Meeting Summary & Thoughts, Doug & BCL, Monday August 21, 2000

From: earth (earth@erowid.org)
Date: Fri Aug 25 2000 - 01:00:03 PDT


Sorry about the delay, I am going to be out of town for 10 days
starting saturday and then drowned in backlog for a few days after
that.

==========

I met with Doug on Monday and we spent a couple hours talking
about OHS. Because I only started with the group in June, Doug spent
the initial part of the meeting going over the full history of Doug's
DKR / Augment projects.

He went through some of his powerpoint slides from the colloqium
and helped me understand a lot about his overview vision of
the reasons as well as some of the pitfalls that have hobbled the
development along the way. Pat had given me some background
information before but it was very helpful to get the story from Doug
and Doug is very pleasant to work with, so it seemed to go very
smoothly.

While we were talking, I took some notes, but spent a lot of
my time wondering what would be useful to summarize about what we
talked about. Does everyone have a pretty good sense of the history?
I'll limit it to just a few details.

Doug first started his development of ideas about the iterative co-evolution
of tools and processes in the late 50s and in 1962 produced the paper
"Augmenting Human Intellect" which is available at:

http://www.histech.rwth-aachen.de/www/quellen/engelbart/ahi62index.html

>From there Doug started actually working with software & computer
designers through the 60s and had in the late 1960s an initial
version of Augment.

Each step of development ran into a wall at some point or another
due to odd corporate and larger processes, but Doug has continued
to champion his cause and kept developing the ideas throughout
the last 40 years.

We talked a little about the problem of having much of the
software developed to reduce the slope of learning curves with
little or no attention on what 'expert use' is like. For tools that
I use every day, I want to learn the most efficient way of
using them and I am constantly annoyed by the lack of direct-key
access to commands or the layout of menus which seem designed
for someone else. Doug shared this frustration.

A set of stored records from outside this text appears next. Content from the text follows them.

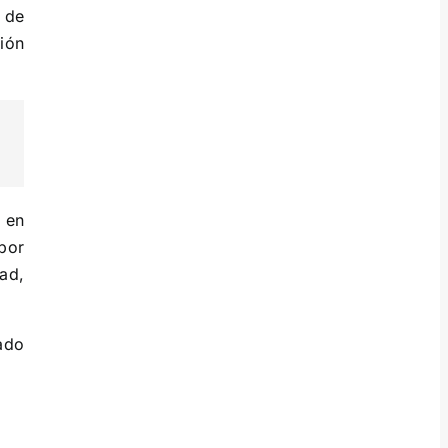
 de
ión
 en
por
ad,
ado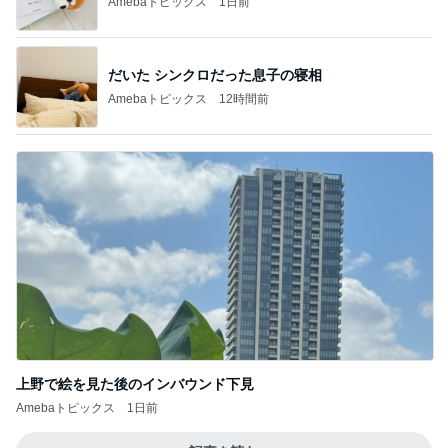
Amebaトピックス
1日前
だいた シンクロだった息子の寝相
Amebaトピックス
12時間前
上野で絵を見た後のインバウンド下見
Amebaトピックス
1日前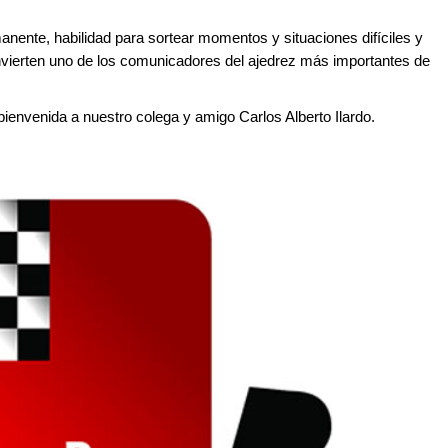
.
anente, habilidad para sortear momentos y situaciones difíciles y
convierten uno de los comunicadores del ajedrez más importantes de
envenida a nuestro colega y amigo Carlos Alberto Ilardo.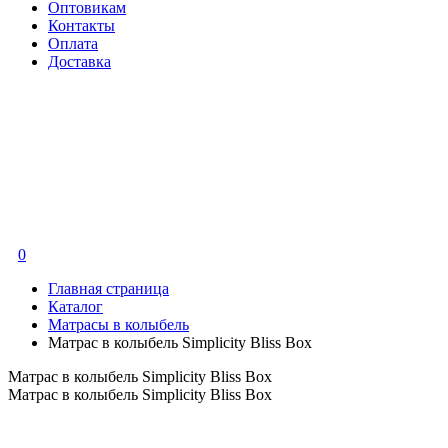
Оптовикам
Контакты
Оплата
Доставка
0
Главная страница
Каталог
Матрасы в колыбель
Матрас в колыбель Simplicity Bliss Box
Матрас в колыбель Simplicity Bliss Box
Матрас в колыбель Simplicity Bliss Box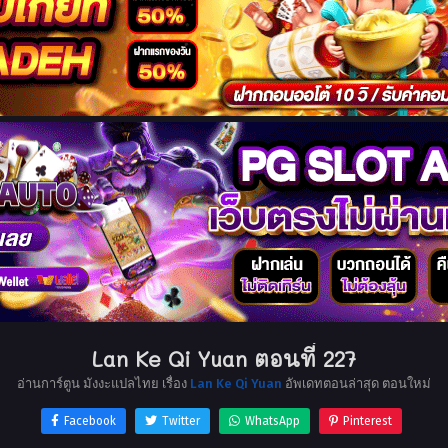
Lan Ke Qi Yuan ตอนที่ 227
อ่านการ์ตูน มังงะแปลไทย เรื่อง
Lan Ke Qi Yuan
อัพเดทตอนล่าสุด ตอนใหม่
Facebook
Twitter
WhatsApp
Pinterest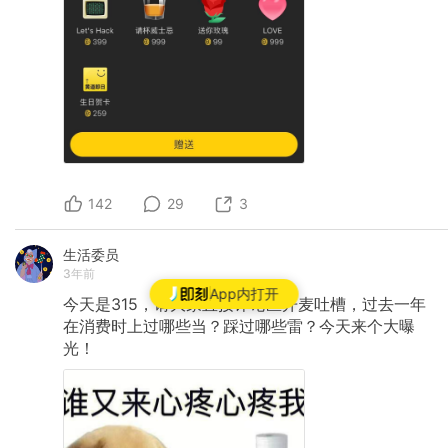
142
29
3
生活委员
3年前
App内打开
今天是315，请大家直接评论区开麦吐槽，过去一年
在消费时上过哪些当？踩过哪些雷？今天来个大曝
光！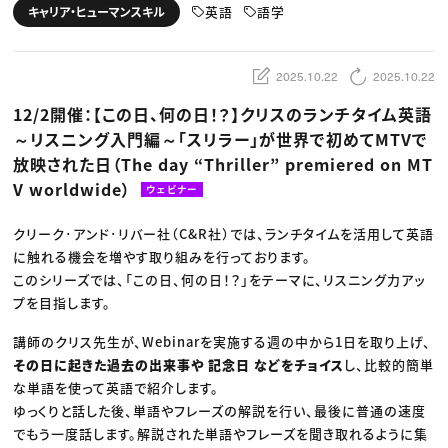
動画配信・映像制作
TOP Creator’s コラム トップ
英語
語学
キャリア・ヒューマンスキル
編集・ライティング
Webクリエイター
セミナー
マーケティング
アプリクリエイター
ディレクション
ゲームクリエイター
業界解説・キャリア事情
映像クリエイター
ニュース・トレンド
2025.10.22
2025.10.22
お役立ち基礎知識
マーケッター
クリエイターインタビュー
ニュース・トレンド トップ
12/2開催：【この日、何の日！？】クリスのランチタイム英語
C＆R Magazine
Web
～リスニング入門編～「スリラー」が世界で初めてMTVで
映像
ゲーム・エンタメ
放映された日（The day “Thriller” premiered on MT
広告
出版
V worldwide）
ウェビナー
CREATIVE VILLAGEからのお知らせ
クリーク･アンド･リバー社（C&R社）では、ランチタイムを活用して英語
に触れる機会を増やす取り組みを行っております。
プロフェッショナル×つながる×メディア
このシリーズでは、「この日、何の日！？」をテーマに、リスニング力アッ
プを目指します。
講師のクリス先生が、Webinarを実施する週の中から1日を取り上げ、
その日に起きた過去の出来事や 記念日 などをチョイス
し、比較的簡単
な単語を使って英語で紹介します。
ゆっくりと話した後、単語やフレーズの解説を行い、最後に普通の速度
でもう一度話します。解説された単語やフレーズを聞き取れるように集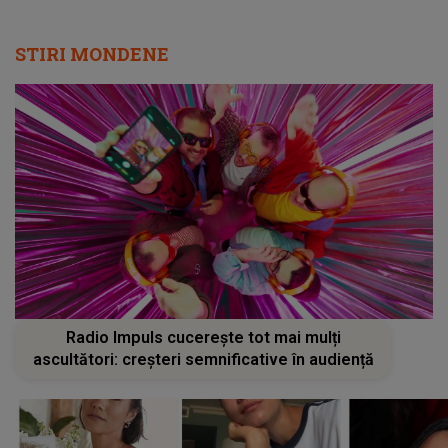
STIRI MONDENE
Radio Impuls cucerește tot mai mulți
ascultători: creșteri semnificative în audiență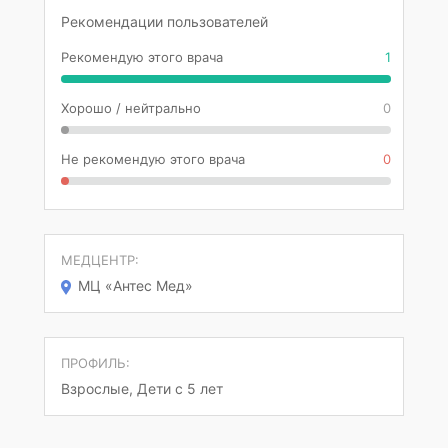
Рекомендации пользователей
Рекомендую этого врача
1
Хорошо / нейтрально
0
Не рекомендую этого врача
0
МЕДЦЕНТР:
МЦ «Антес Мед»
ПРОФИЛЬ:
Взрослые, Дети с 5 лет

We then spent some time talking about current technologies and
I showed Doug a quick introduction to Javascript and talked a little
about some of the limitations of javascript versus java for the
a thin client. One question Doug had that I couldn't answer is
whether any current javascript DOM allows javascript to find out what
text is selected by the mouse. Obviously javascript is a
very limited language for attempting to implement any serious
Augment candidate, but its an extremely light way to
implement some concepts.

One of the elements of the discussion which surprised me was
that Doug said that he had not been planning on any actual coding
development happen before some financing for the project had
been secured. Although I think that the project will get funding
soon, this seemed somewhat different than what I had understood
to be happening. Doug said he was willing to rethink that, but I
mostly thought it was good to get his view of it explicit so that
it could be discussed if necessary.

Thats about it for the summary.

For my thoughts:

I think the history of the project may have some lessons we
can learn, but I suspect each of us may take away different lessons.
I believe that Doug's project has generated a number of good
concepts, 'technologies', and core designs that can be implemented
as is.

I think that one way to approach the problem of how to implement
technologies and instantiate ideas in a way that won't become
dead ends is to do 3 things (this may be exactly what is happening
and is not intended to be novel):

1) create pseudocode, englishy-code object descriptions, and
technical documentation.

2) instantiate OHS Email Gateway V1 using some of the key features,
with the intention to create something quickly, something light, and
something that can act as a world-useable strawperson to beat up
and use as a launching point for future instantiations. I am pretty
sure this is happening already.

  The work on the OHS Email Gateway V1 does not interfere with
more generic and higher level pseudocode object definitions
which can then act as templates for implementing wider and
wider sets of Augment functionality in various environments.

3) Documentation & publication. Continue to write documentation
for each individual innovation and index the documentation well so
that it can be archived, indexed, etc. This includes trying to
write some pseudo code, a technical description, and an executive
summary indicating what value it adds to the world and how.

I think that this process can bootstrap the ideas in the current
context / climate to get them out and being used and getting additional
groups developing instantiations of the many feature ideas.

so, thems my thoughts. I will be back in September. Feel free
to complete the revolution in my absence.